# 02 - Data from the Web

In this homework we will extract interesting information from www.topuniversities.com and www.timeshighereducation.com, two platforms that maintain a global ranking of worldwide universities. This ranking is not offered as a downloadable dataset, so you will have to find a way to scrape the information we need! You are not allowed to download manually the entire ranking -- rather you have to understand how the server loads it in your browser. For this task, Postman with the Interceptor extension can help you greatly. We recommend that you watch this brief tutorial to understand quickly how to use it.

# Imports

In [None]:
# Import libraries
import requests
from bs4 import BeautifulSoup
import pandas as pd
import seaborn
import matplotlib.pyplot as plt
pd.options.mode.chained_assignment = None

%matplotlib inline

# Constans definition

In [None]:
QS_RANKING_URL = 'https://www.topuniversities.com/university-rankings/world-university-rankings/2018'
QS_RANKING_JSON = 'https://www.topuniversities.com/sites/default/files/qs-rankings-data/357051.txt?_=1508104120137'

TIMES_RANKING_URL = 'http://timeshighereducation.com/world-university-rankings/2018/world-ranking'
TIMES_RANKING_JSON = 'https://www.timeshighereducation.com/sites/default/files/the_data_rankings/world_university_rankings_2018_limit0_369a9045a203e176392b9fb8f8c1cb2a.json'

# General use functions definition

In [None]:
def build_html_parser(url):
    '''
    Function to build a parser object of type BeautifulSoup
    
    url      the webpage url to which send a get request to
    
    return   a parser of the given webpage
    '''
    
    r = requests.get(url)
    page_body = r.text
    
    soup = BeautifulSoup(page_body, 'html.parser')
    
    return soup

### Task 1
Obtain the 200 top-ranking universities in www.topuniversities.com (ranking 2018)

In [None]:
def parse_detail_page(url_detail):
    '''
    Function that parses the missing informations from the detail page of the university from the QS website
    
    Return   a dictionary with all the data found as integers values
    '''
    
    # Build a parser for the detail page
    soup = build_html_parser(url_detail)
    
    # Obtain and clean up the total faculty member value
    try:
        faculty_member_total = soup.find('div', class_='total faculty').find('div', class_='number').text
        faculty_member_total = faculty_member_total.strip('\n').replace(',','')
    except:
        faculty_member_total = -1
    
    
    # Obtain and clean up the international faculty member value
    try:
        faculty_member_inter = soup.find('div', class_='inter faculty').find('div', class_='number').text.strip('\n')
        faculty_member_inter = faculty_member_inter.strip('\n').replace(',','')

------------

▶ **TASKS TO COMPLETE**
1 - List the names of the four constants defined in the university-ranking scraping notebook.
2 - In the university-ranking scraping notebook, why does the homework have to scrape the ranking information?
3 - Write the next lines of code for the university-ranking scraping notebook, continuing from its last line.

▶ **DATA FOR ANALYSIS**
------------

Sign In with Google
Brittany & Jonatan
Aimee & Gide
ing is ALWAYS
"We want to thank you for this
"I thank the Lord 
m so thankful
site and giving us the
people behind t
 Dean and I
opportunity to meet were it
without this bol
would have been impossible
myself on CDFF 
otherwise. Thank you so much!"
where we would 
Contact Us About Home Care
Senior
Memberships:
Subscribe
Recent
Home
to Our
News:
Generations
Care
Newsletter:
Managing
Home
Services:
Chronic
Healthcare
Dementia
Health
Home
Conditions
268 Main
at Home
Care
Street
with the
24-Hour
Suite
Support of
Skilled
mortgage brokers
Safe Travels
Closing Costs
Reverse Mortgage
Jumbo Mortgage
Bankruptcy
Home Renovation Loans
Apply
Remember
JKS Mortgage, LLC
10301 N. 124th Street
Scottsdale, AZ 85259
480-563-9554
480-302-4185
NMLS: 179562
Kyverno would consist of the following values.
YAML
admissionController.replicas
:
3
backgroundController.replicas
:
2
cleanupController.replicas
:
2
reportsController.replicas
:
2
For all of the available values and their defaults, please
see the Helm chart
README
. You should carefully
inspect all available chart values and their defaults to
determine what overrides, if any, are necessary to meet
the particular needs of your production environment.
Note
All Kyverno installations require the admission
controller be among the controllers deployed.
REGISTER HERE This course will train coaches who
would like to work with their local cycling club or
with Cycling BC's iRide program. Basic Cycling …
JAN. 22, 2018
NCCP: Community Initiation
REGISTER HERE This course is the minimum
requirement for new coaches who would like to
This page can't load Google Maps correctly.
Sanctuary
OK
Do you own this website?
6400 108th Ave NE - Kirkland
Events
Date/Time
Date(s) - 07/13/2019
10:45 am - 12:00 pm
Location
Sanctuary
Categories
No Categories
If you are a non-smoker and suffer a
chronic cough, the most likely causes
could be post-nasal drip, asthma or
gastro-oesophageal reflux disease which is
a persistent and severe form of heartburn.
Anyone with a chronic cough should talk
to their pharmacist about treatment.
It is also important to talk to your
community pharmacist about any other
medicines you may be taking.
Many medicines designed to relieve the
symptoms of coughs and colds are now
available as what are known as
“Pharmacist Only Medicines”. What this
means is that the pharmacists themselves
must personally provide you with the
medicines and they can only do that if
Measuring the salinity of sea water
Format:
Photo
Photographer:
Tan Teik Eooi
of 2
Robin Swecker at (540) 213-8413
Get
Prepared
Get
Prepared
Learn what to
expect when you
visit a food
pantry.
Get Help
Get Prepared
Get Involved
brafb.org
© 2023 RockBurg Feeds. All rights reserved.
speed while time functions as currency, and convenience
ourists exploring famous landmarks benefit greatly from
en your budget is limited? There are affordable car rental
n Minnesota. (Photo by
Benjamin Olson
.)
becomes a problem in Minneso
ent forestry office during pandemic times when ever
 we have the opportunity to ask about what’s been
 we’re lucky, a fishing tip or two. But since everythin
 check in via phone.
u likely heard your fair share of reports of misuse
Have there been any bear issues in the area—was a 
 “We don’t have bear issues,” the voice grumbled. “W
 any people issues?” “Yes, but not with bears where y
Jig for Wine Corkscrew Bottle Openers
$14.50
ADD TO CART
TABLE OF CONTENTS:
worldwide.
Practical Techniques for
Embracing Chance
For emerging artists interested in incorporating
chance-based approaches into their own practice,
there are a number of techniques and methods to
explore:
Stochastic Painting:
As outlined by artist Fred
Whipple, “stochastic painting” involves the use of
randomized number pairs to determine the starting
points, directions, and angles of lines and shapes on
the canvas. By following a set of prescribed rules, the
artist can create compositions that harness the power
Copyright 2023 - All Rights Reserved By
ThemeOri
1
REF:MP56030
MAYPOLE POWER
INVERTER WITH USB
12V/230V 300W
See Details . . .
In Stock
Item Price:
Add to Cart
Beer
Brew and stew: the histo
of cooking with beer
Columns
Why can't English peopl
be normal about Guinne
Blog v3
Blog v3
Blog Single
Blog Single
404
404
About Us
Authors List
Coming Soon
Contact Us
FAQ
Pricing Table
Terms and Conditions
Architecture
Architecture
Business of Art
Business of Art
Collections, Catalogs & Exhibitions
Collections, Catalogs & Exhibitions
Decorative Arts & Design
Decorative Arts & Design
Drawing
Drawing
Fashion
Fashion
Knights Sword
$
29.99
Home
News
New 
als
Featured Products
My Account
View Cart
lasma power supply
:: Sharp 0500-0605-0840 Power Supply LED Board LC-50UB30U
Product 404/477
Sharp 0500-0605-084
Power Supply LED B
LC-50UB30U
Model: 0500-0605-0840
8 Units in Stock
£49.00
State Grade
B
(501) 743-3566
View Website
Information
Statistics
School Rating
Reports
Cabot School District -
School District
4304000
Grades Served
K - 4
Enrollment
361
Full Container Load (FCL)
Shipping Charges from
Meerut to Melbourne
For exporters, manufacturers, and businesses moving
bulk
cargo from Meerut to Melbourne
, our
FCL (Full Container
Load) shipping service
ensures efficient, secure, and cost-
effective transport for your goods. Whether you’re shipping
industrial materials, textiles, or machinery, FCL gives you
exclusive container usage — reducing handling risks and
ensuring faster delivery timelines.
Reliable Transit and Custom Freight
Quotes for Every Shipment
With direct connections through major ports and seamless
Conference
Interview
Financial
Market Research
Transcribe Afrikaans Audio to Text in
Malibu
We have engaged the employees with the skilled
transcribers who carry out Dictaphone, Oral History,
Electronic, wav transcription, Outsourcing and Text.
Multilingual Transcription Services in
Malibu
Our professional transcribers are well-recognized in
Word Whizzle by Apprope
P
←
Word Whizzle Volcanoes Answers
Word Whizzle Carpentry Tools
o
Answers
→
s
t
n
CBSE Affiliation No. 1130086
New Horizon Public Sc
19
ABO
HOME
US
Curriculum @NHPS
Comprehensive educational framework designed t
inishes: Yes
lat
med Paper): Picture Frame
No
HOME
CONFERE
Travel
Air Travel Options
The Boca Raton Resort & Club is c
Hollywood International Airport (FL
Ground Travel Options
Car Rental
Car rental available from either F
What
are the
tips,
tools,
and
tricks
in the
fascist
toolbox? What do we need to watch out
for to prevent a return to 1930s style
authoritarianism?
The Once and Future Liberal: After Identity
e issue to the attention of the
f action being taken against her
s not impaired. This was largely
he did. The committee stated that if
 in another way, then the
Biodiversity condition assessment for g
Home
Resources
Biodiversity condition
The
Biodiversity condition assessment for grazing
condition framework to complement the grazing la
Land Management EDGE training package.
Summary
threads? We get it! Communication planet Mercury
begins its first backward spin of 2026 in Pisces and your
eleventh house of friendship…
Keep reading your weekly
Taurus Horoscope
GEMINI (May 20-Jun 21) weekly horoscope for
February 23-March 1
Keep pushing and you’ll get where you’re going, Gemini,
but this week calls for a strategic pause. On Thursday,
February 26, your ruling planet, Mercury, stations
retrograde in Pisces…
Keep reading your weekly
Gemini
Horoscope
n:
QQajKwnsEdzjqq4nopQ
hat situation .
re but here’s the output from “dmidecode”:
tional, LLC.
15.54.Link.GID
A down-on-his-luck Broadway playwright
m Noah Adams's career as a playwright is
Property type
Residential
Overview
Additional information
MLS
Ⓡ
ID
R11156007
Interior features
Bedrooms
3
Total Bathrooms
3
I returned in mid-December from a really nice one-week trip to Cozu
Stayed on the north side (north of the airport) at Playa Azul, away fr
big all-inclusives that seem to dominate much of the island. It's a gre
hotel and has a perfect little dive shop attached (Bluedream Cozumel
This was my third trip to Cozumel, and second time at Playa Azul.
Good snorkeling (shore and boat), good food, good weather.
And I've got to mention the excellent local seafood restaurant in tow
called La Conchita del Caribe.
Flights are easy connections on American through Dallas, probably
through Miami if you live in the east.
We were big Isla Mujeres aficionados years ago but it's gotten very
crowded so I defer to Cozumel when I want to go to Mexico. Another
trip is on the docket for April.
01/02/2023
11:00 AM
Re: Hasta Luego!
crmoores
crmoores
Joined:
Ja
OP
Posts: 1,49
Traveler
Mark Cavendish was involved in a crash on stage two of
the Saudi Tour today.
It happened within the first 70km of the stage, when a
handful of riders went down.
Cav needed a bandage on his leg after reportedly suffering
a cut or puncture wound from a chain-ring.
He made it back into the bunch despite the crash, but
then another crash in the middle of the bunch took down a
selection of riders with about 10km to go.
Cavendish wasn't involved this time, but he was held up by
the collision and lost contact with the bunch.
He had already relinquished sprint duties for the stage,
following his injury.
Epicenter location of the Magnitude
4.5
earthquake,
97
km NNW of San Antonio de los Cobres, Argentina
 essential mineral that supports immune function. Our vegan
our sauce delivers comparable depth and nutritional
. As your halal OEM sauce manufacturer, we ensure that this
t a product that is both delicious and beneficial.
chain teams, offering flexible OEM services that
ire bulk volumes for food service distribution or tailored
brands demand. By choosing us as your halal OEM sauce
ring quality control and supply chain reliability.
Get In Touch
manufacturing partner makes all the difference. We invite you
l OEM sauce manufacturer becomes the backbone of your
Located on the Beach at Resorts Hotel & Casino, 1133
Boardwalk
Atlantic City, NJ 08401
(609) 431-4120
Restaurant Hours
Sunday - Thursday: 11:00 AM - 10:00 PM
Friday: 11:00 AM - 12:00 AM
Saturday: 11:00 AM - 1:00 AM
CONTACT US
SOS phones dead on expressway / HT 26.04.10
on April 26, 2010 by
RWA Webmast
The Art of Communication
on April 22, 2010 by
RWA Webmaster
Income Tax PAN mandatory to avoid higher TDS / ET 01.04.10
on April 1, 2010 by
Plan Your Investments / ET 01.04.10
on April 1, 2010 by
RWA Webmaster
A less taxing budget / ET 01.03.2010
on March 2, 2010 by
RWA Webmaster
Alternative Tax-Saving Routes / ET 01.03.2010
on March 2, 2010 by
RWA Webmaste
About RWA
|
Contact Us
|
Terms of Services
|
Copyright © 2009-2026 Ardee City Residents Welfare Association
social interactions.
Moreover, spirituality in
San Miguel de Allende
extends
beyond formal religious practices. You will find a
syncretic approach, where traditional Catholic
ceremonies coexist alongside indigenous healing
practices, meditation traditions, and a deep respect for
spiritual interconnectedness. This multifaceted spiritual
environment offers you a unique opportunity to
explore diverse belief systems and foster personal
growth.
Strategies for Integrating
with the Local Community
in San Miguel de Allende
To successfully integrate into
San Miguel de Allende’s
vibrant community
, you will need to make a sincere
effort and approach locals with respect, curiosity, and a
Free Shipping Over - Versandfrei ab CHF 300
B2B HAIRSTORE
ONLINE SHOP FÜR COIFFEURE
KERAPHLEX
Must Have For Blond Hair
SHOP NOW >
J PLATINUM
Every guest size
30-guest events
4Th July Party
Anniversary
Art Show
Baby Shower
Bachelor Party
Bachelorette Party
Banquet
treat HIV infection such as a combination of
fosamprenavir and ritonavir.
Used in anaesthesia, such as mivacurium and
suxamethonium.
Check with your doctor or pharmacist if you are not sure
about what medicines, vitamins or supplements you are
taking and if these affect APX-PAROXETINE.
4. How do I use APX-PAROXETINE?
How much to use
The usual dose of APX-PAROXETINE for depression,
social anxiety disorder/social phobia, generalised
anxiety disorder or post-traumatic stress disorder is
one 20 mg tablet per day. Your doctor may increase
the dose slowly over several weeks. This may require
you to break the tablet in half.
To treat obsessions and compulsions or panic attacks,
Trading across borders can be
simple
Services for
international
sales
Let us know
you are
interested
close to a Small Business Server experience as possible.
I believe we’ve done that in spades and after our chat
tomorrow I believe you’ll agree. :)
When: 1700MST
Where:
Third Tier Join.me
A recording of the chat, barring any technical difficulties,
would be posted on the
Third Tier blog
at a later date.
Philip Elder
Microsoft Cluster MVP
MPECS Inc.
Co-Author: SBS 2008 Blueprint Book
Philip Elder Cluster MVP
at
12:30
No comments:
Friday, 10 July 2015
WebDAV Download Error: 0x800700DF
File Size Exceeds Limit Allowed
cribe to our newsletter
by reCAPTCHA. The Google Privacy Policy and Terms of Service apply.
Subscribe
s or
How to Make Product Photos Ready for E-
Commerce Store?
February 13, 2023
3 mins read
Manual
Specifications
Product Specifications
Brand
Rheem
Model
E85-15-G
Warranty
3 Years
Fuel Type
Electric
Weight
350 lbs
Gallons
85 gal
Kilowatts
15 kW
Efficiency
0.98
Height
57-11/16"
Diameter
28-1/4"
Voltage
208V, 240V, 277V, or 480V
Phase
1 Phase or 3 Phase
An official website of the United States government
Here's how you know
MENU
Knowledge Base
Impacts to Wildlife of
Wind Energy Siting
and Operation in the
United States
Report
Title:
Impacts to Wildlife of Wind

------------

▶ **ANSWERS PROVIDED**
1 - QS_RANKING_URL, QS_RANKING_JSON, TIMES_RANKING_URL, TIMES_RANKING_JSON

2 - The ranking is not offered as a downloadable dataset, so a way to scrape it is needed. Also, downloading the entire ranking by hand is not allowed. Instead, the student has to understand how the server loads the ranking in the browser.

3 -
    except:
        faculty_member_inter = -1
    
    # Obtain and clean up the total students value
    try:
        student_total = soup.find('div', class_='total student').find('div', class_='number').text.strip('\n')
        student_total = student_total.strip('\n').replace(',','')
    except:
        student_total = -1
    
    # Obtain and clean up the international students value
    try:
        student_inter = soup.find('div', class_='total inter').find('div', class_='number').text.strip('\n')
        student_inter = student_inter.strip('\n').replace(',','')
    except:
        student_inter = -1
    
    # Build a dictionary for the parsed informations
    detail_info = {'Total faculty member' : int(faculty_member_total), 
                   'International faculty member' : int(faculty_member_inter), 
                   'Total student' : int(student_total), 
                   'International student' : int(student_inter)
                  }
    
    return detail_info

After some work on the Postman Inspector, we found out that the GET Request made to the QS website ended up with multiple attached files to go with the response. One of those files was a JSON with all the infos from the ranking.

In [None]:
r = requests.get(QS_RANKING_JSON)
data = r.json()

Such data is stored as a list of dictionaries, as visible in the example below:

In [None]:
print('First cell:')
print(data['data'][0], end='\n\n')

print('Second cell:')
print(data['data'][1], end='\n\n')

print('...')

In [None]:
university_list = []

# Iterate throu the first 200 elments of the list
for d in data['data'][:200]:
    
    # Store the parsed information into a dictionary
    info = {'Rank': d['rank_display'], 
            'University name': d['title'], 
            'Country': d['country'],
            'Region' : d['region']
           }
    
    # Extend the dictionary with the informations in the detail page
    url_detail = 'https://www.topuniversities.com' +  d['url']
    info.update( parse_detail_page( url_detail))
    
    university_list.append(info)
    
    
qs_ranking_df = pd.DataFrame.from_dict(university_list)
qs_ranking_df.head()

In [None]:
qs_ranking_df.set_index(['University name'], inplace=True)

We now calculate the two required ratios with the help of two auxiliary functions:

In [None]:
def compute_facutly_member_ratio(df):
    '''
    Co
    '''
    li = list()
    for i, row in df.iterrows():
        li.append(row['Total faculty member'] / row['Total student'])
    return li

In [None]:
def compute_student_ratio(df):
    li = list()
    for i, row in df.iterrows():
        li.append(row['International student'] / row['Total student'])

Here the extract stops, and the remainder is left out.